N[i] = number of documents in stratum i

n[i] = num docs in i that were assessed by TREC

n^{+}[i] = num docs in i that TREC assessed as relevant

V[i] = num docs in i that vendor predicted were relevant

v[i] = num docs in i that vendor predicted were relevant and were assessed by TREC

v^{+}[i] = num docs in i that vendor predicted were relevant and assessed as relevant by TREC

To make some of the discussion below more concrete, I’ll provide formulas for computing the number of true positives (TP), false positives (FP), and false negatives (FN). The recall and precision can then be computed from:

R = TP / (TP + FN)

P = TP / (TP + FP)

Here are some ideas I came up with:

**1)** They could have checked to see which strata the documents they predicted to be relevant fell into and applied the percentages TREC computed to their data. The problem is that since they probably didn’t identify all of the documents in a stratum as being relevant the percentage of documents that were estimated to be relevant for the stratum by TREC wouldn’t really be applicable. If their system worked really well, they may have only predicted that the truly relevant documents from the stratum were relevant. If their system worked badly, their system may have predicted that only the truly non-relevant documents from the stratum were relevant. This approach could give estimates that are systematically too low or too high. Here are the relevant formulas (summing over strata, i):

TP = Sum{ V[i] * n^{+}[i] / n[i] }

FP = Sum{ V[i] * (1 – n^{+}[i]/n[i]) }

FN = Sum{ (N[i] – V[i]) * n^{+}[i] / n[i] }

**2)** Instead of using the percentages computed by TREC, they could have computed their own percentages by looking at only the documents in the stratum that they predicted were relevant and were reviewed by TREC to give a relevance determination. This would eliminate the possible bias from approach (1), but it also means that the percentages would be computed from a smaller sample, so the uncertainty in the percentage that are relevant would be bigger. The vendor didn’t provide confidence intervals for their results. Here is how the computation would go:

TP = Sum{ V[i] * v^{+}[i] / v[i] }

FP = Sum{ V[i] * (1 – v^{+}[i]/v[i]) }

FN = Sum{ (N[i] – V[i]) * (n^{+}[i] – v^{+}[i]) / (n[i] – v[i]) }

It’s possible that for some strata there would be no overlap between the documents TREC assessed and the documents the vendor predicted to be relevant since TREC typically assessed only about 4% of each stratum for Topic 207 (except the All-N stratum, where they assessed only 0.46%). This approach wouldn’t work for those strata since v[i] would be 0. For strata where v[i] is 0, one might use approach (1) and hope it isn’t too wrong.

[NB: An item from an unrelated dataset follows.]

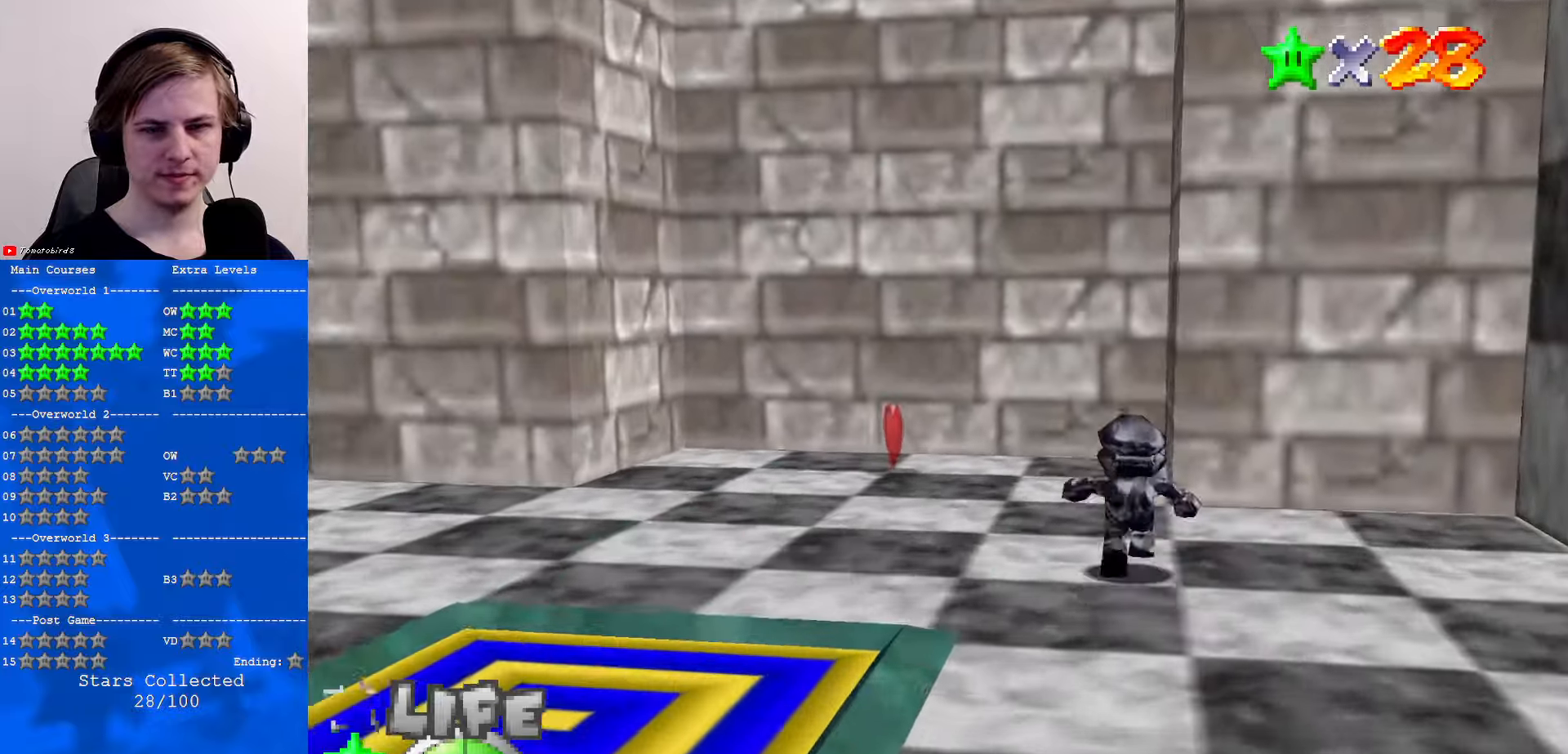
{"buttons": [], "left_stick": "left", "events": [[300, "left_stick", "up-left"], [433, "left_stick", "left"]]}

**3)** A more sophisticated tweak on (2) would be to use the ratio n^{+}[i]/n[i] from (1) to generate a Bayesian prior probability distribution for the proportion of documents predicted by the vendor to be relevant that actually are relevant, and then use v^{+}[i] and v[i] to compute a posterior distribution for that proportion and use the mean of that distribution instead of v^{+}[i]/v[i] in the computation. The idea is to have a smooth interpolation between using n^{+}[i]/n[i] and using v^{+}[i]/v[i] as the proportion of documents estimated to be relevant, where the interpolation would be closer to v^{+}[i]/v[i] if v[i] is large (i.e., if there is enough data for v^{+}[i]/v[i] to be reasonably accurate). The result would be sensitive to choices made in creating the Bayesian prior (i.e., how much variance to give the probability distribution), however.

**4)** They could have ignored all of the documents that weren’t reviewed in TREC (over 500,000 of them) and just performed their predictions and analysis on the 3,709 documents that had relevance assessments (training documents should come from the set TREC didn’t assess and should be reviewed by the vendor to simulate actual training at TREC being done by the participants). It would be very important to weight the results to compensate for the fact that those 3,709 documents didn’t all have the same probability of being selected for review. TREC oversampled the documents that were predicted to be relevant compared to the remainder (i.e., the number of documents sampled from a stratum was *not* simply proportional to the number of documents in the stratum), which allowed their stratification scheme to do a good job of comparing the participating teams to each other at the expense of having large uncertainty for some quantities like the total number of relevant documents. The prevalence of relevant documents in the full population was 1.5%, but 9.0% of the documents having relevance assessments were relevant. Without weighting the results to compensate for the uneven sampling, you would be throwing away over half a million non-relevant documents without giving the system being tested the opportunity to incorrectly predict that some of them are relevant, which would lead to an inflated precision estimate. The expression “shooting fish in a barrel” comes to mind. Weighting would be accomplished by dividing by the probability of the document having been chosen (after this article was published I learned that this is called the Horvitz-Thompson estimator, and it is what the TREC evaluation toolkit uses), which is just n[i]/N[i], so the computation would be:

TP = Sum{ (N[i]/n[i]) * v^{+}[i] }

FP = Sum{ (N[i]/n[i]) * (v[i] – v^{+}[i]) }

FN = Sum{ (N[i]/n[i]) * (n^{+}[i] – v^{+}[i]) }

Note that if N[i]/n[i] is equal to V[i]/v[i], which is expected to be approximately true since the subset of a stratum chosen for assessment by TREC is random, the result would be equal to that from (2). If N[i]/n[i] is not equal to V[i]/v[i] for a stratum, we would have the disturbing result that the estimate for TP+FP for that stratum would *not* equal the number of documents the vendor predicted to be relevant for that stratum, V[i].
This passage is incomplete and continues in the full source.